Friday, 21 October 2016

Battle of the Somme exhibition opens at DCL&A

A new exhibition – Dublin Remembers: Stories from the Somme – will open to the public in Dublin City Library and Archive tomorrow, Saturday 22 October.

The Battle of the Somme was a key Allied offensive during World War I. It began on 1 July 1916; when it ended 141 days later more than one million men, including some 3,500 Irish-born soldiers, had been killed or injured. The exhibition focuses on those serving with the Royal Dublin Fusiliers. Some were killed, others injured, and even those who survived unscathed returned to an Ireland which was radically different following the Easter Rising in April 1916.

Officially launched today by Brendan Carr, Lord Mayor of Dublin, the exhibition includes photographs, medals, uniforms, documents and other original artefacts from that period.
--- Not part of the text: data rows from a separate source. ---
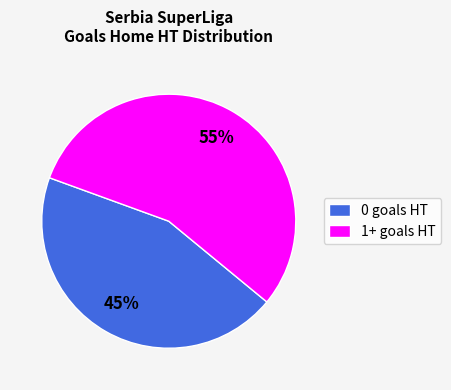

To the nearest percent, what is the average slice percentage?

50%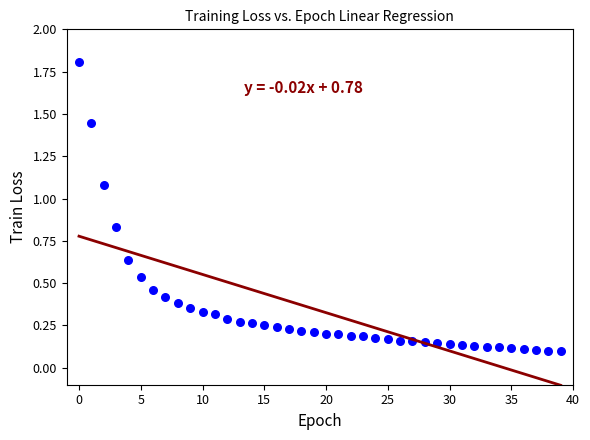

What is the range of Y values (max minus min)?

1.7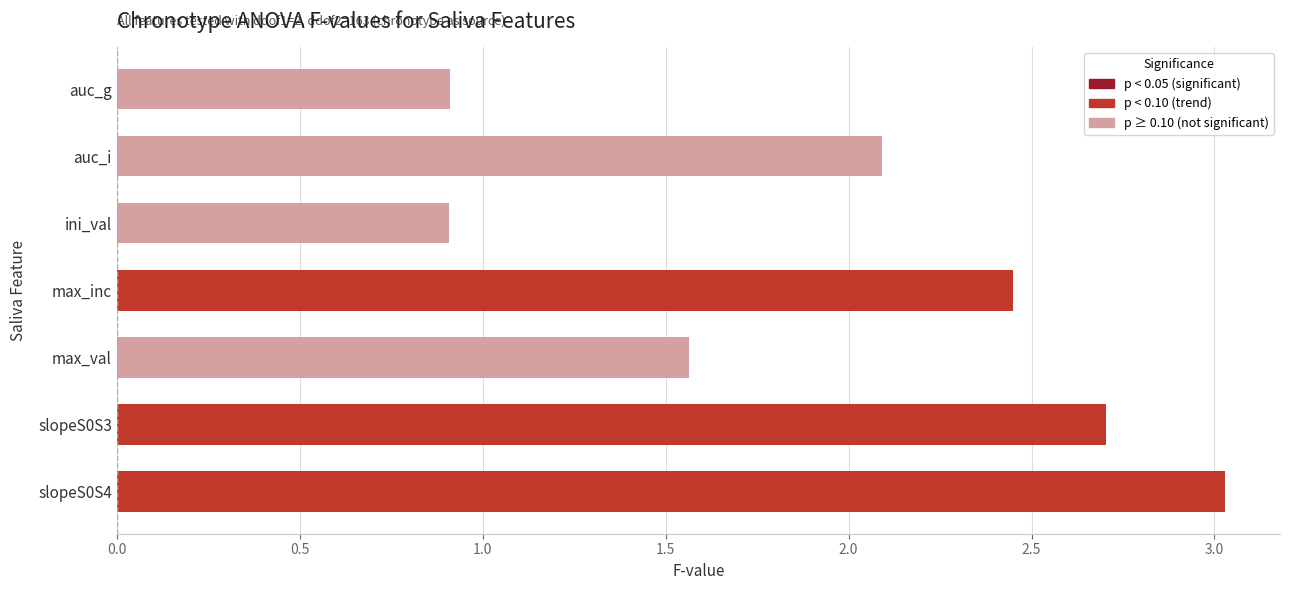

How many values are below 2?

3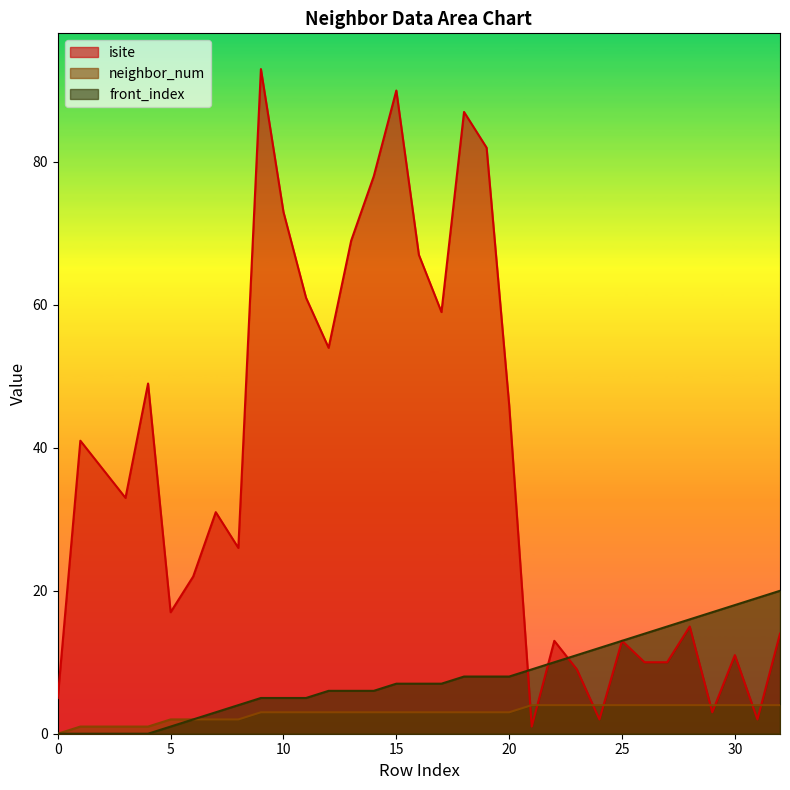

Between 1 and 7, which series saw the biggest shift?

isite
Audio recordings from selected letters and diaries detail first-hand accounts of life in the trenches of the Somme, while interview footage, courtesy of RTE Archives, provides further eye-witness accounts of the horrors and tragedy of this bloody conflict.

This thought-provoking exhibition also considers public reaction to the Battle of the Somme, and how the battle has been commemorated in Ireland over the past 100 years.

The exhibition will run until Friday 23 December (Mon-Thurs 10am-8pm; Fri-Sat 10am-5pm) and is free. Group tours, led by expert members of the Royal Dublin Fusiliers Association, can be booked here.